_What is required_. Restate all of the following data exactly, keeping any images out of the copy.

_Given material_.
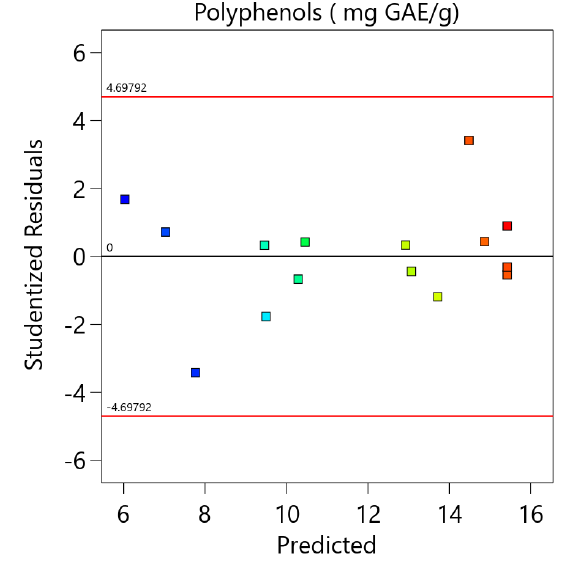
Figure A1. The comparison between the experimental and the predicted data and the residual analysis for the optimization of total phenolic content.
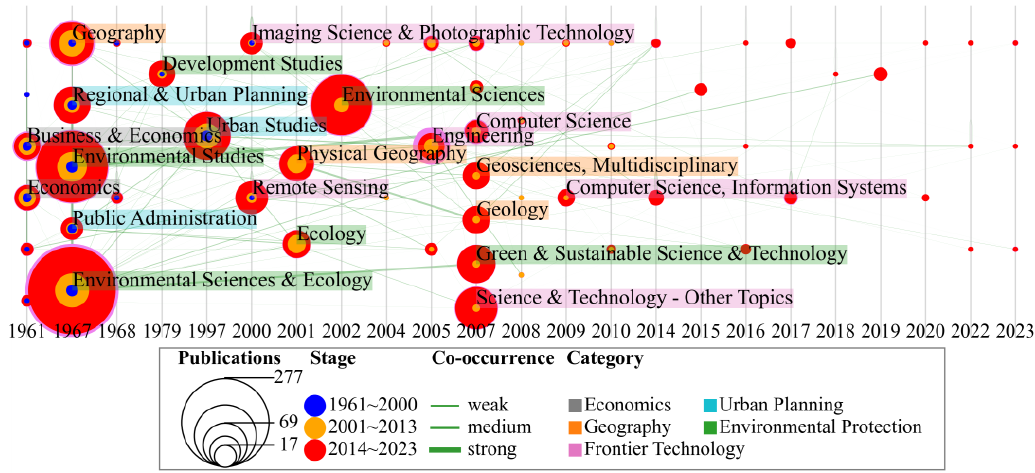
Figure 4. Development of primary DAUE-related WOS categories.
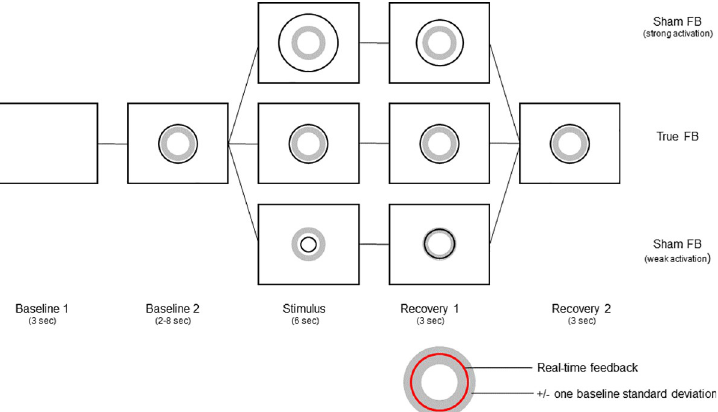
Fig 1. Experimental procedure. Sequences during true pupillary feedback (central row) and sham feedback trials (weak: Lower row; strong: Upper row). The dark circle (coloured red in the original display) depicts pupil size changes in real-time; the grey circle indicates one standard deviation of the average pupil diameter during baseline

_Output of the task_.
Figure A1. The comparison between the experimental and the predicted data and the residual analysis for the optimization of total phenolic content.
Figure 4. Development of primary DAUE-related WOS categories.
Fig 1. Experimental procedure. Sequences during true pupillary feedback (central row) and sham feedback trials (weak: Lower row; strong: Upper row). The dark circle (coloured red in the original display) depicts pupil size changes in real-time; the grey circle indicates one standard deviation of the average pupil diameter during baseline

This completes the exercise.